The judges say nothing mean to any of them, really. Then we arrive at the “What would you say to little ____?” portion of the evening. See my above comments on the TicTac lunches for my thoughts on this segment. It’s boring, emotionally manipulative, and should be cut.

Sasha wins the challenge. I would have gone with Luxx, not only because I thought she exuded the most star quality in the music video, but because it would even out the track records. But such is life, and a Sasha win is fine here. Anetra and Mistress lip-sync to “When Love Takes Over” by Kelly Rowland and David Guetta. It’s also fine.
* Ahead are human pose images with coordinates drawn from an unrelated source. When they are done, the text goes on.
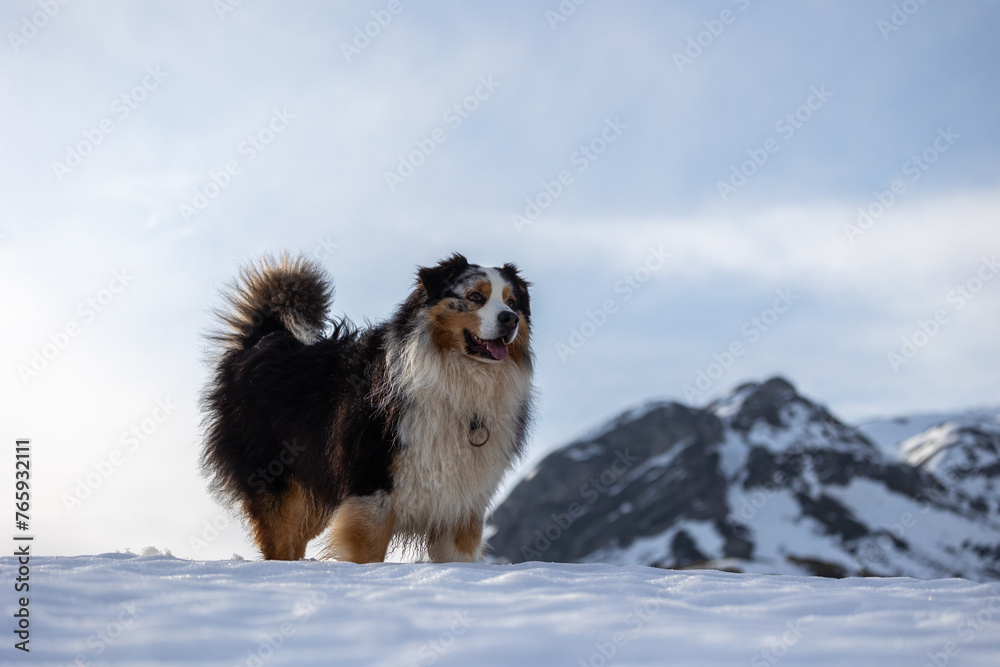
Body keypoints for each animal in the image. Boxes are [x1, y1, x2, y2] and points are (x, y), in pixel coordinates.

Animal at [198, 253, 536, 560]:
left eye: (512, 302)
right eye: (475, 297)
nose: (510, 319)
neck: (457, 381)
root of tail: (263, 339)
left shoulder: (461, 508)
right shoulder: (371, 493)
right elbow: (366, 555)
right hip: (277, 482)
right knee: (280, 545)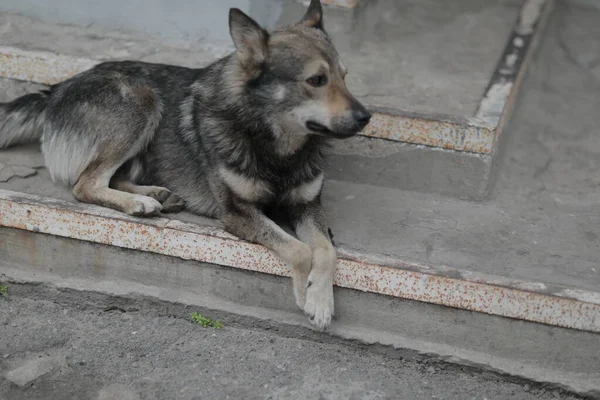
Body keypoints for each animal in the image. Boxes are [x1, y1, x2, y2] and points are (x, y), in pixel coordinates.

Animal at [0, 0, 370, 330]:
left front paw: (320, 301)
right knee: (85, 184)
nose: (365, 117)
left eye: (345, 77)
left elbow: (326, 251)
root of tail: (56, 89)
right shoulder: (238, 213)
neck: (275, 147)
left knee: (111, 178)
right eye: (316, 80)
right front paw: (305, 295)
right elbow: (300, 251)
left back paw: (156, 195)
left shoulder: (308, 206)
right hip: (142, 99)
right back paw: (139, 202)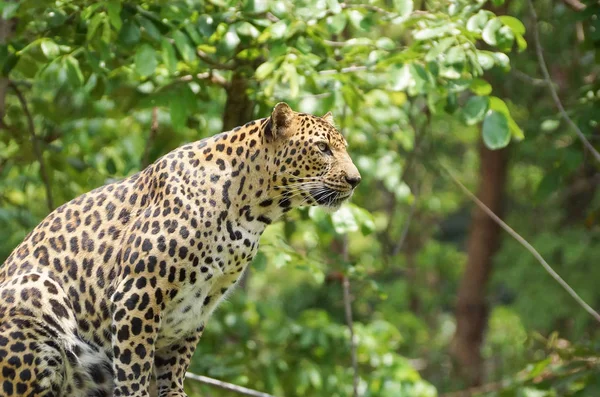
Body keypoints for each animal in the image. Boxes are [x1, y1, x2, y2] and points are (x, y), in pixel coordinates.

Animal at [0, 103, 360, 396]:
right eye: (323, 148)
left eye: (342, 148)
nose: (355, 180)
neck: (252, 211)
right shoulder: (138, 292)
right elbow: (134, 365)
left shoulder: (196, 307)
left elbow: (174, 364)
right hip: (38, 293)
Mistress’s gown is too heavy for her to do much of anything, and Anetra is not quite as good at joy as she is at “fierce.” Still, Anetra clearly wins. Ru ends up saving both queens.

It’s fine, I’m fine. I certainly didn’t want Mistress to go home. But also … I would have been okay with it if it did happen. This episode existed to fill an episode count. Let’s hope the finale pulls out all the stops.

Also on Untucked …

• It’s a very congenial Untucked, as is to be expected at final four. This group doesn’t have the chemistry of, say, season eight’s top four, but they’re a perfectly pleasant group of people to have on my TV screen for half an hour.
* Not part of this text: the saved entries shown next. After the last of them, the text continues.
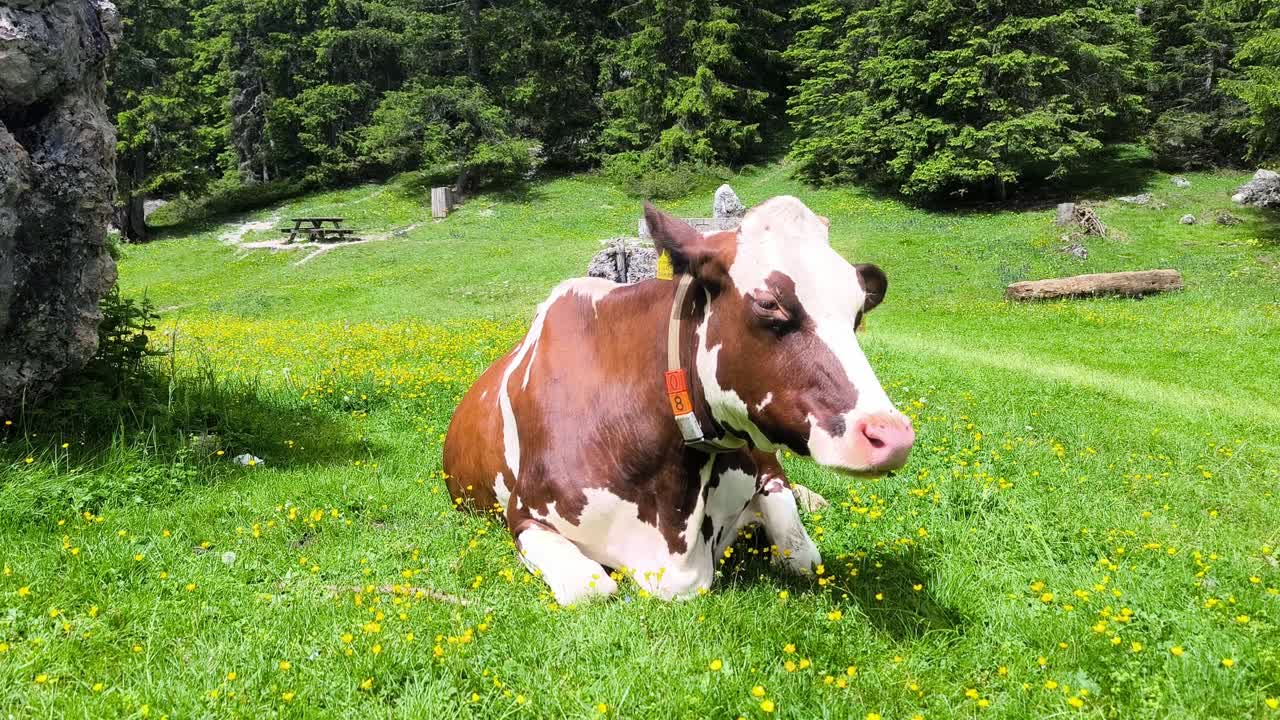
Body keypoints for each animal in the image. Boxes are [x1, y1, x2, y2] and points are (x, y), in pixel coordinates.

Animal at [443, 196, 915, 604]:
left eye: (858, 312)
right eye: (769, 303)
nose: (892, 435)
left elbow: (800, 553)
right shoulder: (524, 515)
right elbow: (591, 589)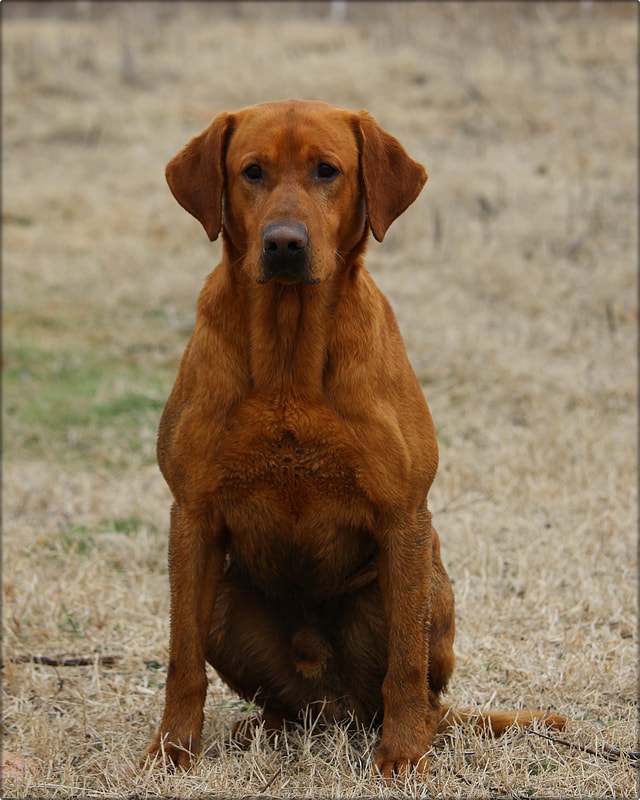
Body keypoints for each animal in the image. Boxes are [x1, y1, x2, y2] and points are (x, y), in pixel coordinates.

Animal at [145, 97, 564, 780]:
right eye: (252, 171)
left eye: (327, 170)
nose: (284, 244)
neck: (289, 353)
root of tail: (334, 708)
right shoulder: (193, 516)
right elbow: (182, 661)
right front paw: (172, 751)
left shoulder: (403, 516)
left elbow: (404, 666)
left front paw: (402, 758)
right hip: (228, 602)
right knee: (282, 705)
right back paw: (259, 732)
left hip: (425, 583)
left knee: (419, 692)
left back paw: (412, 732)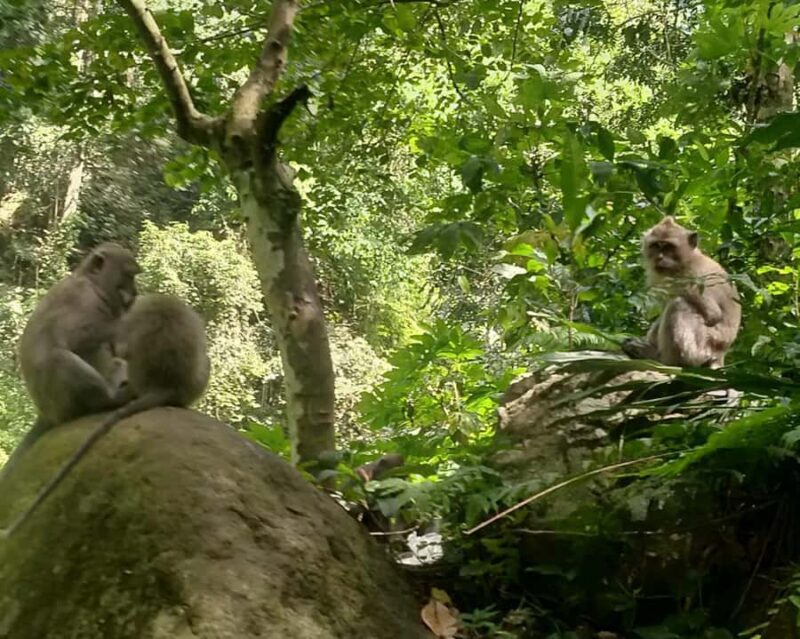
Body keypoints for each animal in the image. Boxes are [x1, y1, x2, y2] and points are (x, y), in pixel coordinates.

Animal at [1, 243, 139, 481]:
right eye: (129, 275)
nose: (136, 293)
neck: (92, 283)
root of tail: (47, 413)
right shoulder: (85, 299)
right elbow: (77, 337)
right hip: (61, 400)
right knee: (60, 357)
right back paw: (110, 399)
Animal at [622, 216, 741, 368]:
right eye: (656, 246)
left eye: (668, 247)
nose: (659, 258)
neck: (687, 260)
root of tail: (720, 354)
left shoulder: (692, 278)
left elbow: (713, 314)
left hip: (703, 346)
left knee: (678, 304)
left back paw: (665, 360)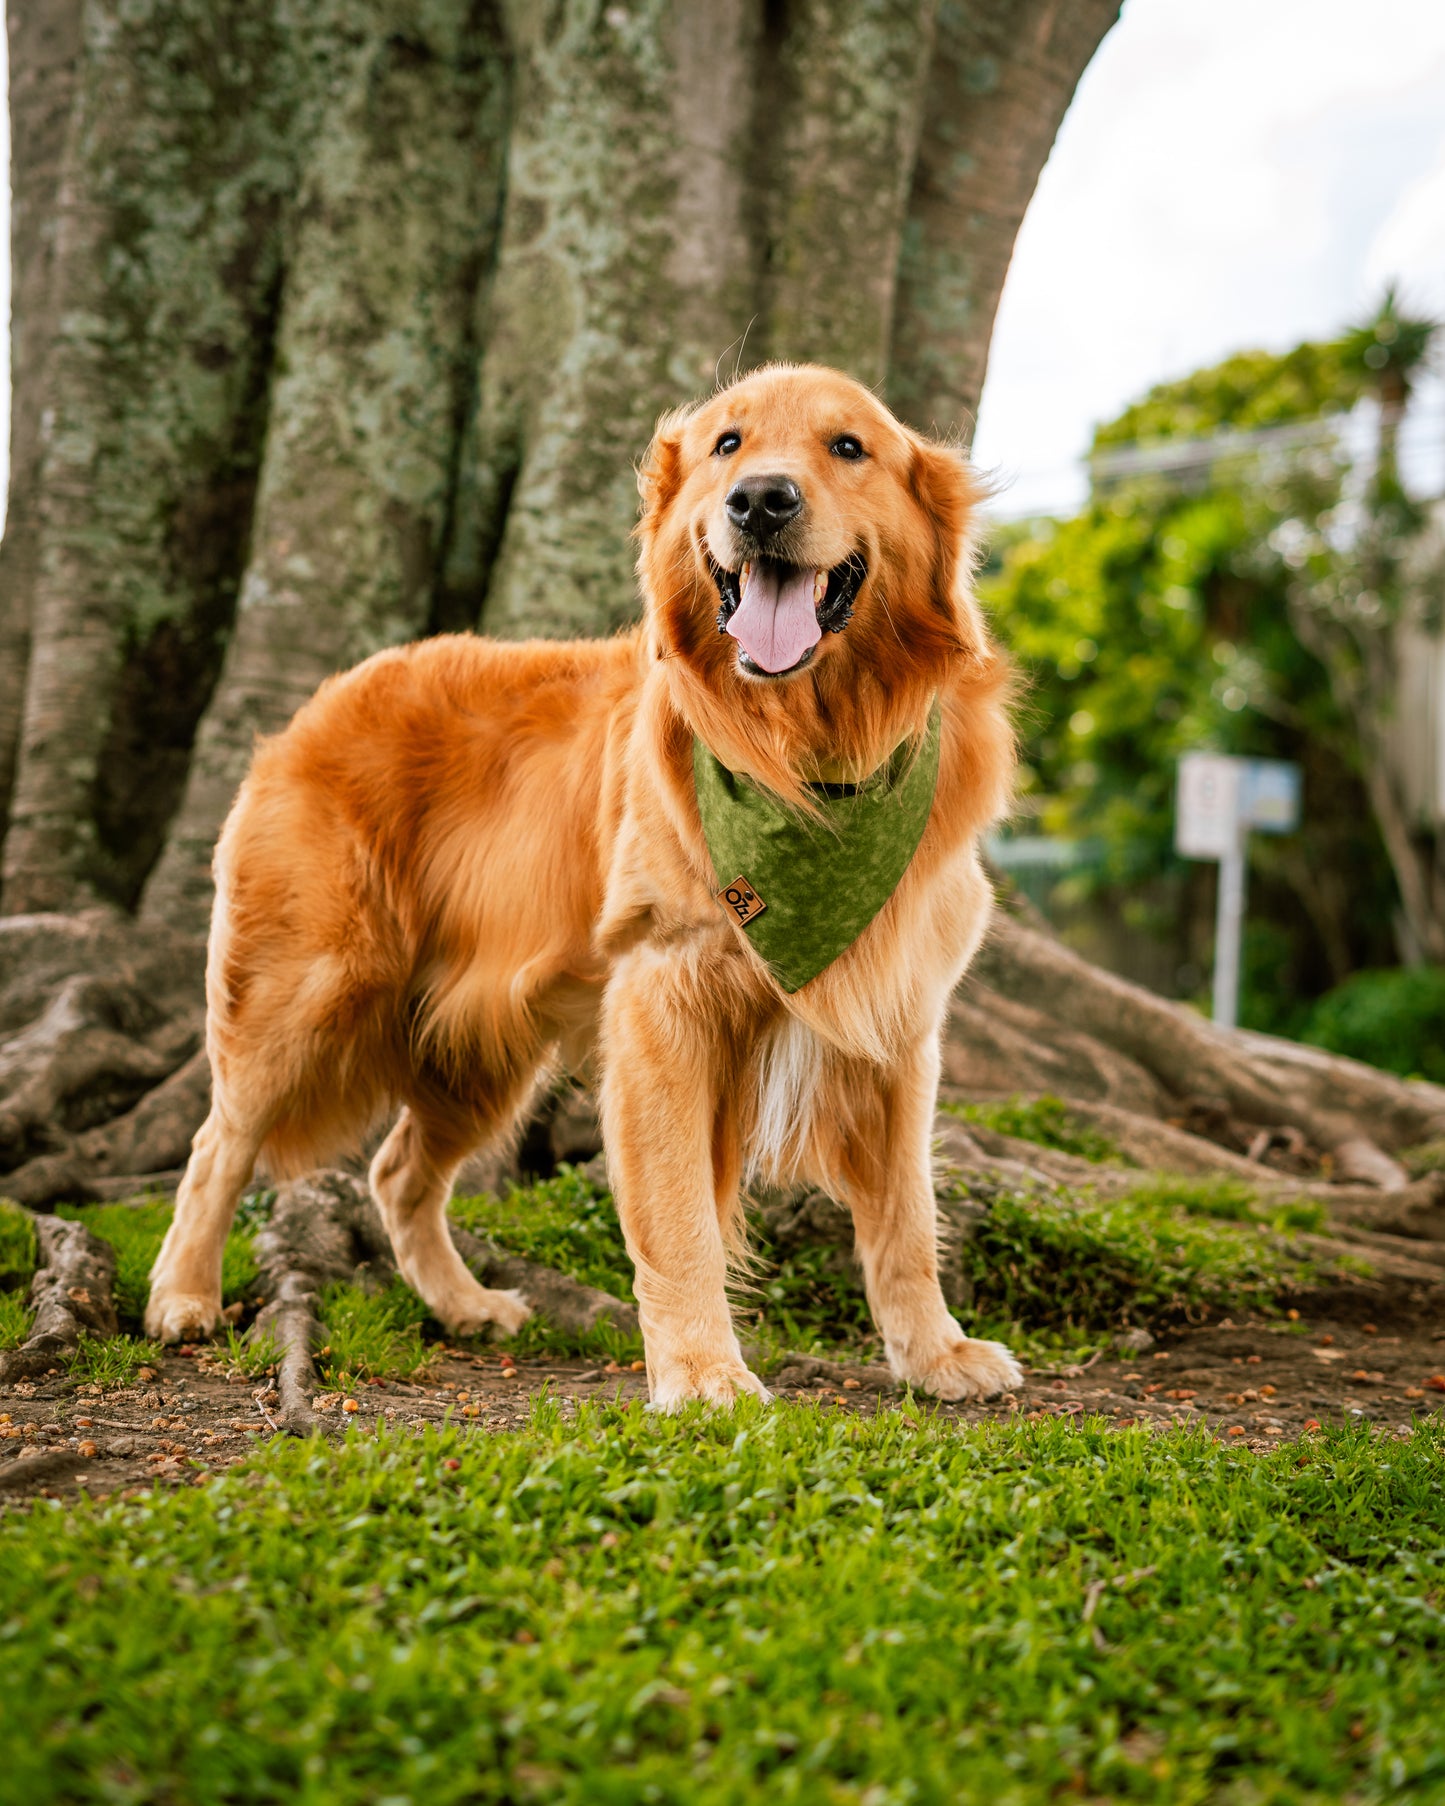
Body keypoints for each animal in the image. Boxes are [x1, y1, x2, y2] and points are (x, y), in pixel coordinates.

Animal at [146, 359, 1018, 1401]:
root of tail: (316, 701)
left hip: (478, 1049)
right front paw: (701, 1375)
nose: (759, 500)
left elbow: (905, 1221)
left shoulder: (899, 1019)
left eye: (849, 446)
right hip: (306, 989)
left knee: (396, 1173)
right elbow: (678, 1218)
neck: (806, 757)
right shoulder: (662, 996)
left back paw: (462, 1304)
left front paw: (933, 1354)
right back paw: (181, 1297)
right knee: (217, 1144)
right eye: (727, 443)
• The branding of Anetra as a full-on “ballroom queen” felt off. I understand that they acknowledge she doesn’t have a ballroom scene near her, but I also think it’s worth noting that she is the queen who has talked the most about ballroom as an inspiration to her perhaps ever on the show. For a queen who’s never walked a real ball, that is less than ideal.

• I think, for what it’s worth, that Sasha Colby is still the undeniable winner of the season. The other girls I’d love to see grow and come back on All-Stars. Sasha is already fully formed.

• In terms of likelihood of winning, I’d approximate it as Sasha > Anetra > Mistress > Luxx. I think Luxx has a bit more growing to do, and between Mistress and Anetra, Anetra is definitely Ru’s favorite.